OVERKILL? The crucial question, however, is whether the steps taken under the law are adequate. Conservationists praise the intent of the Pacific Fishery Management Council's plan for protecting such fish as lingcod, rockfish, and bocaccio off the West Coast, for instance. The plan requires reductions in fishing once the population of a given species drops below 40% of the estimated levels before fishermen arrived on the scene--and it closes the fishery entirely when stocks drop to 10% of the pre-fishing level. But the council is not abiding by its own plan, and the actual fishing reductions "are too little and too late," says fisheries biologist Joshua Sladek-Nowlis of the Center for Marine Conservation, a Washington-based environmental organization. He believes the lingcod and bocaccio may not recover.

Fishermen retort that stricter restrictions may be overkill. "We don't have definitive answers on what the proper harvest should be," argues Ralph Brown, the owner of two trawlers operating out of Brookings, Ore. "We don't want to hurt businesses and communities that rely on lingcod when we don't know enough about the fish."

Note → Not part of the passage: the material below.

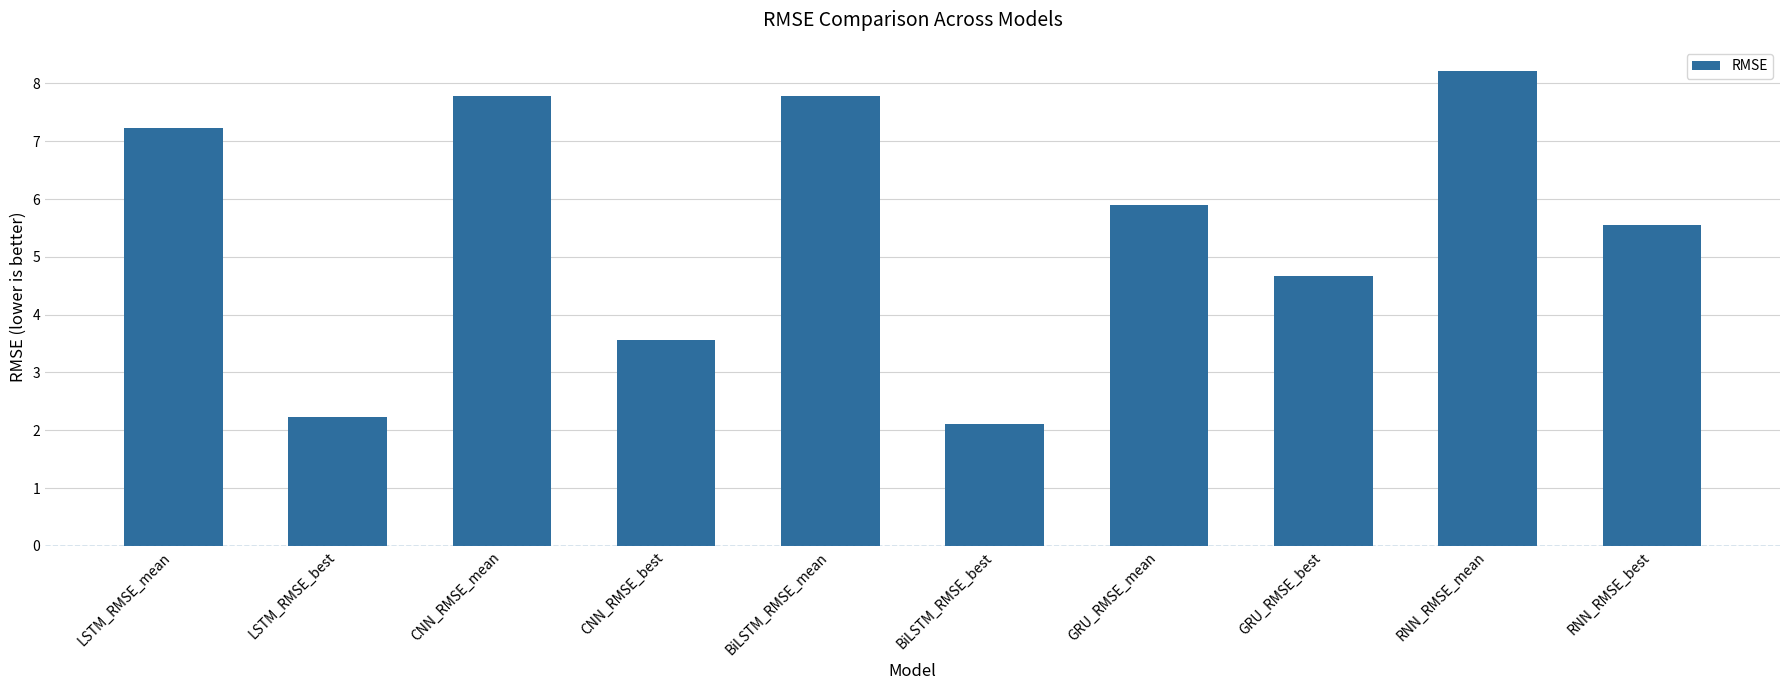

What is the greatest value displayed?

8.2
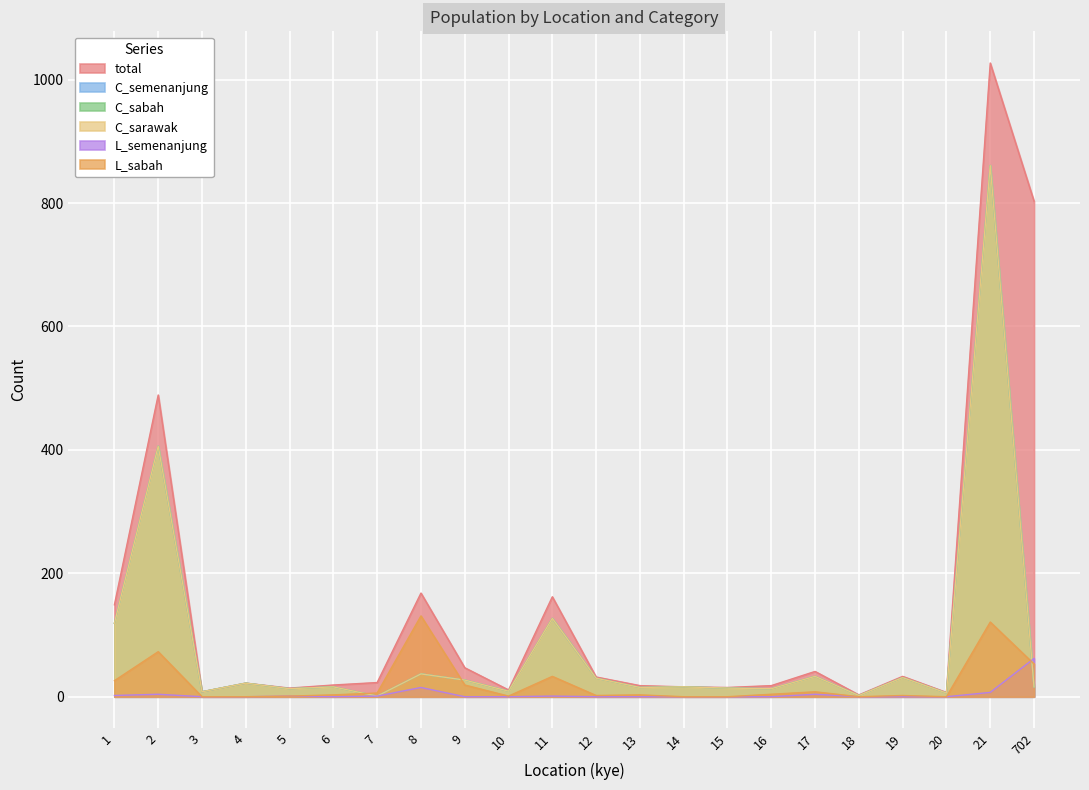

What is the difference between the maximum and second lowest values in the C_sabah series?

859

Similarly, environmentalists argue that fishing for spiny dogfish in New England must be halted. "Any delay could be the death knell of the species," says D. Douglas Hopkins, senior attorney at the Environmental Defense Fund and a member of the New England Fishery Management Council. The council, however, favors a delay, and it has not imposed strict enough limits on cod and other species, biologists warn--in part because of intense pressure from fishermen and from politicians such as Senator Edward M. Kennedy and Representative Barney Frank, both from Massachusetts.

Conservationists and biologists are lobbying hard to create the political will needed to take strong steps. They are also pressuring the National Marine Fisheries Service to make the regional plans tougher. Meanwhile, fishermen themselves are realizing that many species of fish do need help--and that their business will be better if stocks can recover. On the Pacific Coast, for example, Brown is working to cut the number of trawlers from 250 to below 200. "The idea is to tax ourselves to buy out people" who want to get out of fishing, he explains.

But even more radical changes may be needed. The most controversial recommendation of the NAS panel is that governments should assign individual fisherman or communities the rights to certain amounts of fish or to specific fishing grounds. That would give fishermen the incentive to preserve the value of their share or right over the long haul, explains Michael Sissenwine, director of the Northeast Fisheries Science Center in Woods Hole, Mass. The transition "won't be easy," he warns, since it would put some fishermen out of business. But unless such stern measures are taken around the world, the ocean's bounteous fisheries may become a distant memory.